The president’s remarks sparked a rash of proposals from architects around the world, including plans for a rooftop pool, a giant greenhouse and a park, accompanied by a stained-glass or metal spire – or even a virtual one made of beams of light.
But France’s new culture minister, Roseline Bachelot, told French radio on Thursday that while Macron would have the final decision, there was now a “large consensus” among the public and historic buildings experts for the spire to look the way it did.
The 12th-century cathedral was under renovation when the fire tore through its historic wooden rafters and lead roof on 15 April last year, coming perilously close to destroying one of the western world’s great architectural treasures.
Reconstruction work must begin with the delicate removal of 50,000 tubes of twisted, molten scaffolding at back of the edifice, a task that Jean-Louis Georgelin, the retired army general in charge, said last month should be completed by September, allowing rebuilding work to begin early next year.
Macron has said he wants the cathedral restored to its former glory by 2024, in time for the Paris Olympics, a timetable Georgelin said was possible “if everyone rolls up their sleeves”, but the process has been plagued by delays due to bad weather, health concerns over lead pollution and, most recently, the coronavirus crisis.

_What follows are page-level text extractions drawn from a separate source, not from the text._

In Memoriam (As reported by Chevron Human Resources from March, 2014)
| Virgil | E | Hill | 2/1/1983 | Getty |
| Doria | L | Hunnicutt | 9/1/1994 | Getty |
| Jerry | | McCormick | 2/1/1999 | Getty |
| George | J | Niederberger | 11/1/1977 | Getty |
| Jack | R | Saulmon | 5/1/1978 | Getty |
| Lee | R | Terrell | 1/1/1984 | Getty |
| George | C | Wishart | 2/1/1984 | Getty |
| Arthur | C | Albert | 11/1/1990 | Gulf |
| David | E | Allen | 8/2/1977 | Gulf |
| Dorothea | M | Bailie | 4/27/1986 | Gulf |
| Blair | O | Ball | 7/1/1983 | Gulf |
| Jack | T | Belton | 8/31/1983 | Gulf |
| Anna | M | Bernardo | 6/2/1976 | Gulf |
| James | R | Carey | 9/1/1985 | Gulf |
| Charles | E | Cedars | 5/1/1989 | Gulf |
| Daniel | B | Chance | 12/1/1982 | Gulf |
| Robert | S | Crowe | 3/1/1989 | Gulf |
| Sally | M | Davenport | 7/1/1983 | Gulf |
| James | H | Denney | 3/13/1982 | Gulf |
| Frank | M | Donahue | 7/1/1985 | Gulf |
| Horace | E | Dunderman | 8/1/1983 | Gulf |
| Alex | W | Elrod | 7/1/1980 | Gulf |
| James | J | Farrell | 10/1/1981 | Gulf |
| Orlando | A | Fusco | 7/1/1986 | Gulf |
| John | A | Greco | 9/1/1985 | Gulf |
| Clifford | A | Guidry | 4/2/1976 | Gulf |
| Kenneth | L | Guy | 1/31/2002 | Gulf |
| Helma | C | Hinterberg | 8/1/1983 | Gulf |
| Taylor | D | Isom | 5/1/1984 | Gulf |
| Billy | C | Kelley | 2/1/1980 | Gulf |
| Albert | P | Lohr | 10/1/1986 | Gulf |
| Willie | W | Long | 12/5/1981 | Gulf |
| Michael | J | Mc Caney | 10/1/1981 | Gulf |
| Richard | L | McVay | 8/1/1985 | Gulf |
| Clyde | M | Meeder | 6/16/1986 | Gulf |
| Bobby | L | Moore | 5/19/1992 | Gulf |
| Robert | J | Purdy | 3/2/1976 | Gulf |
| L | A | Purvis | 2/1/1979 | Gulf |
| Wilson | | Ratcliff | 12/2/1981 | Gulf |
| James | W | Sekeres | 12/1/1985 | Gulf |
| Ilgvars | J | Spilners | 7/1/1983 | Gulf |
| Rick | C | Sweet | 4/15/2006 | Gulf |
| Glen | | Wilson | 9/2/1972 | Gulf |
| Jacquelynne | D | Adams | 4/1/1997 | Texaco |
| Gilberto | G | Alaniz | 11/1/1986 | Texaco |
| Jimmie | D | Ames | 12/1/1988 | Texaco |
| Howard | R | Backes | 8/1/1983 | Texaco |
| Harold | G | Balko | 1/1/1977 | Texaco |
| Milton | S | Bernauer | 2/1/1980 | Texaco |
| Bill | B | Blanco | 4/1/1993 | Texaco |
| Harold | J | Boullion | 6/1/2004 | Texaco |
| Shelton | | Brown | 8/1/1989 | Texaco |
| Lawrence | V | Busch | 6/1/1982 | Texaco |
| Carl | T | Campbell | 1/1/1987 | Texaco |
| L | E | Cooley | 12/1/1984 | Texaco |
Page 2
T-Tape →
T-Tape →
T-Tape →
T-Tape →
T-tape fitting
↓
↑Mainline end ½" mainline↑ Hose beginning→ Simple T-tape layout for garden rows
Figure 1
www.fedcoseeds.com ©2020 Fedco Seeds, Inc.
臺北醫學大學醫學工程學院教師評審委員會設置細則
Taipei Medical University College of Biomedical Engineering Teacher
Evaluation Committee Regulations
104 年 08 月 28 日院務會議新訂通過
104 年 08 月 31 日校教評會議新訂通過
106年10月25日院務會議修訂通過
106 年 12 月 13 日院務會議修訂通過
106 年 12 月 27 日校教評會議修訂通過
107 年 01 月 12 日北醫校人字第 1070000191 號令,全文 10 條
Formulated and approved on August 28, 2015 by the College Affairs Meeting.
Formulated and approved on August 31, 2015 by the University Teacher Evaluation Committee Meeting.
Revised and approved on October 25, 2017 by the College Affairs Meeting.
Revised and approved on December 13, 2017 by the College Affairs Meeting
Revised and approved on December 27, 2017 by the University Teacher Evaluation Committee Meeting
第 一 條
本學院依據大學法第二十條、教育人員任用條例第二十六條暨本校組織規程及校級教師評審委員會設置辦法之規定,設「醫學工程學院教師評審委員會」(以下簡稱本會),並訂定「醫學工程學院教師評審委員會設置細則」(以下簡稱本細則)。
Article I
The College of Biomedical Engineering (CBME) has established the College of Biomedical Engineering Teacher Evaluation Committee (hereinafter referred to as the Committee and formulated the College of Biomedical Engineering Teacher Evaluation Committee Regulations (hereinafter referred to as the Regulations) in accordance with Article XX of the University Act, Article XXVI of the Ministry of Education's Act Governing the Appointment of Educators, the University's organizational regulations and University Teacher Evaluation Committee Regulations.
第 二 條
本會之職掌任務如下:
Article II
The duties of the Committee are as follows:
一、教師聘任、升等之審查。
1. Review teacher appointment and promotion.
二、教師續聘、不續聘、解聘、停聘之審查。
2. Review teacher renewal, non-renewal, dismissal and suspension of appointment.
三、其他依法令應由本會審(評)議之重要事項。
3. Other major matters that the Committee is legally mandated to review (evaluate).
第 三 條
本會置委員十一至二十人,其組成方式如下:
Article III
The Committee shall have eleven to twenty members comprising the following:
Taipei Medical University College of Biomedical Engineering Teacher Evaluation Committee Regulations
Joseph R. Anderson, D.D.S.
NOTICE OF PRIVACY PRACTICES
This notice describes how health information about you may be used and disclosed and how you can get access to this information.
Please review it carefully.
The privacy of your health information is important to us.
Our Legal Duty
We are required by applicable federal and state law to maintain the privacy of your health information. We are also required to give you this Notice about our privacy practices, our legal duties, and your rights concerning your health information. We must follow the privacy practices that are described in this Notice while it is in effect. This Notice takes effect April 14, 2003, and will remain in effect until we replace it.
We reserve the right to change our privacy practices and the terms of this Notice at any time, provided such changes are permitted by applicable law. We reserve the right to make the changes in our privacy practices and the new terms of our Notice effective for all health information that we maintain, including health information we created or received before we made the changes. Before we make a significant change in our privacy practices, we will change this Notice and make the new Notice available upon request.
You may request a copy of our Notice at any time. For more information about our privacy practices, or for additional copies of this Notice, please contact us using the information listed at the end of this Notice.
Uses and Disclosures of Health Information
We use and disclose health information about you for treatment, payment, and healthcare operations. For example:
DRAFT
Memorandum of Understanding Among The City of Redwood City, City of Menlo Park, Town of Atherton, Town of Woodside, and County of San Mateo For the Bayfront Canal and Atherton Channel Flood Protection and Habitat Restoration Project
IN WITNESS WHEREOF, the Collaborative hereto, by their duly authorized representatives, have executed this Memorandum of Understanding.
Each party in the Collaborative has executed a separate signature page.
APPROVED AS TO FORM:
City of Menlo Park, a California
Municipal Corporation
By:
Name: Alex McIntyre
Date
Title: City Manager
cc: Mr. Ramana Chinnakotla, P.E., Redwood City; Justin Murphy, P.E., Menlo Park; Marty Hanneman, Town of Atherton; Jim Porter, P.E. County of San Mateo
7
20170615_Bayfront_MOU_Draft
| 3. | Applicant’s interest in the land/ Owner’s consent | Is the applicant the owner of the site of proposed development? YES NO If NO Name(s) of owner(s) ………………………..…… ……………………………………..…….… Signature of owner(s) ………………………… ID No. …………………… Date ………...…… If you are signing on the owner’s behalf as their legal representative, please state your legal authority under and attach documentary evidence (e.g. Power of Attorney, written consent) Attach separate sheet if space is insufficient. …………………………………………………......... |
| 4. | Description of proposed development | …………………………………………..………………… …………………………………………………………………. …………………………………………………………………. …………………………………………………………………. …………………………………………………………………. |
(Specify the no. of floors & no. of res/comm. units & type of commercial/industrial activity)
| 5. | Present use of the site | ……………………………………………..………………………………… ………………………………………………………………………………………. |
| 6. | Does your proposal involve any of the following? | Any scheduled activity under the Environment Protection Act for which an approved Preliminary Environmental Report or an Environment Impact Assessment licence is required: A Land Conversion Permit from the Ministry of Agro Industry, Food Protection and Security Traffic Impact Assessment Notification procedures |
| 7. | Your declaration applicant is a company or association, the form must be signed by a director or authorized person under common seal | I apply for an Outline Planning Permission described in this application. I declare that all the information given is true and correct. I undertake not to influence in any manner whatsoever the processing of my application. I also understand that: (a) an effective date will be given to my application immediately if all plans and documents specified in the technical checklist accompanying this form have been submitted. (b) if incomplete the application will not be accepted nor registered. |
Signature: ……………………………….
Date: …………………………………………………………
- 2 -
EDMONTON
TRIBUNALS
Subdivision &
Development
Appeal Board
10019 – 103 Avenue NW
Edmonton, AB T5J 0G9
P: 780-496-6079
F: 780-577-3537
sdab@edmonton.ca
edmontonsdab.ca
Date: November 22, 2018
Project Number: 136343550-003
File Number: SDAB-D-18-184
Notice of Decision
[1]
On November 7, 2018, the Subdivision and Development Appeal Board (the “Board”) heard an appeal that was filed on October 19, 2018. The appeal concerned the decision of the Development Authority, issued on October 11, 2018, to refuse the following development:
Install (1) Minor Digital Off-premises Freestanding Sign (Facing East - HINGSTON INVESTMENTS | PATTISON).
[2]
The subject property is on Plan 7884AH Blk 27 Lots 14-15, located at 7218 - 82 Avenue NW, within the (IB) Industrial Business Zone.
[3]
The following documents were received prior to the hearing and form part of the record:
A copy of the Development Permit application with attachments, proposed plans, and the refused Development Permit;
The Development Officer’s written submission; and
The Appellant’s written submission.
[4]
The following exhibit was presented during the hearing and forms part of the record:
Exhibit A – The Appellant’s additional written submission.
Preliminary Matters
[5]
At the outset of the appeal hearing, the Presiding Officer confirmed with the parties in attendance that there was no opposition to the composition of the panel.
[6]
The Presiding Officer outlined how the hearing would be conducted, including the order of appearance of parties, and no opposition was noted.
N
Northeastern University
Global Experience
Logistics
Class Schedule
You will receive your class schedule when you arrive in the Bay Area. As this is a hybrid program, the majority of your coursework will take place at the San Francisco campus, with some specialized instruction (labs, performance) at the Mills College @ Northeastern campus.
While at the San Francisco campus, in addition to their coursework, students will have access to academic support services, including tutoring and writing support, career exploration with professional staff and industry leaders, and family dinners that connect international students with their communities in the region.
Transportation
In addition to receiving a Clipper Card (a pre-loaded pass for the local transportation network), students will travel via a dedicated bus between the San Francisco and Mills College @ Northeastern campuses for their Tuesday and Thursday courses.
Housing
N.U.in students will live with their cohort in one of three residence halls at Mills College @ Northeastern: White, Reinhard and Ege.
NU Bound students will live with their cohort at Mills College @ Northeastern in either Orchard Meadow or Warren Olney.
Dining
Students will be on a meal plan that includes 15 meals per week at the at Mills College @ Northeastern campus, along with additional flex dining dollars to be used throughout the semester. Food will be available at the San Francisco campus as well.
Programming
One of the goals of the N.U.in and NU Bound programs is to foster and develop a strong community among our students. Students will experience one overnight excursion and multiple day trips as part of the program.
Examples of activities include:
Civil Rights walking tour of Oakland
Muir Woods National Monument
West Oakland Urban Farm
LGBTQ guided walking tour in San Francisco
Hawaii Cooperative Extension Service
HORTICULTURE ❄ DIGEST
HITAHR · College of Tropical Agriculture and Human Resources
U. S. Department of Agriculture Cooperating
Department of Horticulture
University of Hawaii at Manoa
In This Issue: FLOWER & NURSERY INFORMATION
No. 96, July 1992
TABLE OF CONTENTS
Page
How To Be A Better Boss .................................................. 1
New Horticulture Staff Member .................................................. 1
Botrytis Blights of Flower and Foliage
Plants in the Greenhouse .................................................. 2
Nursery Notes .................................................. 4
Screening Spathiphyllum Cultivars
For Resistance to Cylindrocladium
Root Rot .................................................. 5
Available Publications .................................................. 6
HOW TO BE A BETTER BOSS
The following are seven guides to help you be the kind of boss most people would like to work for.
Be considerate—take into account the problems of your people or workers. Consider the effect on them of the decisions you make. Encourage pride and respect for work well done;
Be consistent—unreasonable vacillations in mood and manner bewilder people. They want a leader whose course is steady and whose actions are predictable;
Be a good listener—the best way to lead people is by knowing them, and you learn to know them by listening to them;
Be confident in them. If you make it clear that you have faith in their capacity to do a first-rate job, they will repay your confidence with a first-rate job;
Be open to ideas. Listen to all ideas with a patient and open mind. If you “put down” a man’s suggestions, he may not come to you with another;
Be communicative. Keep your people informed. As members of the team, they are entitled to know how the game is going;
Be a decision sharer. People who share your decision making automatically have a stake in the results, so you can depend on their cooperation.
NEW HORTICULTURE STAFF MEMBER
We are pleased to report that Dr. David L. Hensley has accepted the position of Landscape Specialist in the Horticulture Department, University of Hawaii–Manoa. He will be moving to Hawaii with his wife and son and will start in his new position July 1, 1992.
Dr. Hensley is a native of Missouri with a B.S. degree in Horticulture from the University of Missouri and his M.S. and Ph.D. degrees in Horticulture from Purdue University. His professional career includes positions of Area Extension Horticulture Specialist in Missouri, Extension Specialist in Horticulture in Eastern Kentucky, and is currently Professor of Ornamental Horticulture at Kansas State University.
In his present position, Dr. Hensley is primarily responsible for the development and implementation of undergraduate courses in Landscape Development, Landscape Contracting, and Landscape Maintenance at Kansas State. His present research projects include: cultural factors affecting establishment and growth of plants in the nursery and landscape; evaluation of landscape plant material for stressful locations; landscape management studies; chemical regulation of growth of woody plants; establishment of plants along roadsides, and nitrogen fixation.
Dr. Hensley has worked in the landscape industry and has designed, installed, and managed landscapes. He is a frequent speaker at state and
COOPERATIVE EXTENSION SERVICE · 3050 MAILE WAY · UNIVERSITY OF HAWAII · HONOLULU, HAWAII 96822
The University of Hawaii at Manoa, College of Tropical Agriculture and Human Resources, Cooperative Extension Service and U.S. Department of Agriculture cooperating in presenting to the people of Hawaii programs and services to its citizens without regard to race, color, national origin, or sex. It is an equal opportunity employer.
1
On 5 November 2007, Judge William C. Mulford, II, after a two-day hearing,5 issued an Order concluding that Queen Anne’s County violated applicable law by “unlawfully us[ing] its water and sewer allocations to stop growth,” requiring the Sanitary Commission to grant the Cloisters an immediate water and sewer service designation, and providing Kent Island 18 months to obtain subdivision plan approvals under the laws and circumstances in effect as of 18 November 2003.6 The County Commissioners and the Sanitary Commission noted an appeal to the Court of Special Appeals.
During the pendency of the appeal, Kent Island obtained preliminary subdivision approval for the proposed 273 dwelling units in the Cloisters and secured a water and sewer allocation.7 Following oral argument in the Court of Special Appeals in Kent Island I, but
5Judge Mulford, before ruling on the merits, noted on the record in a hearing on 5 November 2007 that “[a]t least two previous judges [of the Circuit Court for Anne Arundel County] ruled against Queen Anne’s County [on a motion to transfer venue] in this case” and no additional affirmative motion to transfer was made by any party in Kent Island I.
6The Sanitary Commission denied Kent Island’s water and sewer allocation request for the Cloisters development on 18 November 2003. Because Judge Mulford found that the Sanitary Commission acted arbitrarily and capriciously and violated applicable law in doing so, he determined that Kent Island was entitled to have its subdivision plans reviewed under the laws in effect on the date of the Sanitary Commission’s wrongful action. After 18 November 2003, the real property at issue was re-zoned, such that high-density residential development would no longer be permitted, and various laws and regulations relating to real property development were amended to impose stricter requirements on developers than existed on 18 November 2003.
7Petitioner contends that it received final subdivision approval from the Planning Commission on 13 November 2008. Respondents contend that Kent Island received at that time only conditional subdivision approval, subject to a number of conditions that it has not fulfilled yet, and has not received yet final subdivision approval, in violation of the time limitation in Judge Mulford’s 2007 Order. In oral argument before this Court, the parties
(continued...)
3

Basing his opinion on a dense 3,000-page report, Villeneuve reportedly told the CNPA that a large majority of experts had recommended the spire, rafters and roof should be restored to “their last known condition” – that of the Viollet-le-Duc renovation.
French media said there was still debate over whether the rafters should be in wood or a more resilient contemporary material, and a lead roof may be rejected on health grounds. But on the question of the spire there was consensus, they reported.
Alexandre Gady, a professor of art history at the Sorbonne, said it was important the decisions were not rushed. “A year on, we’re forgetting the real lesson of this fire is that we were unable to protect Notre-Dame: it burned before us,” he told French radio. “That’s what we have to avoid tomorrow. This must be done calmly.”
Meanwhile, Greenpeace activists hung a banner reading “Climate: Time to Act!” from a crane towering over site on Thursday. “France isn’t doing enough to control climate change,” said Jean-François Juilliard, the head of Greenpeace France. “It’s time for action now, we’ve had enough of promises and speeches.”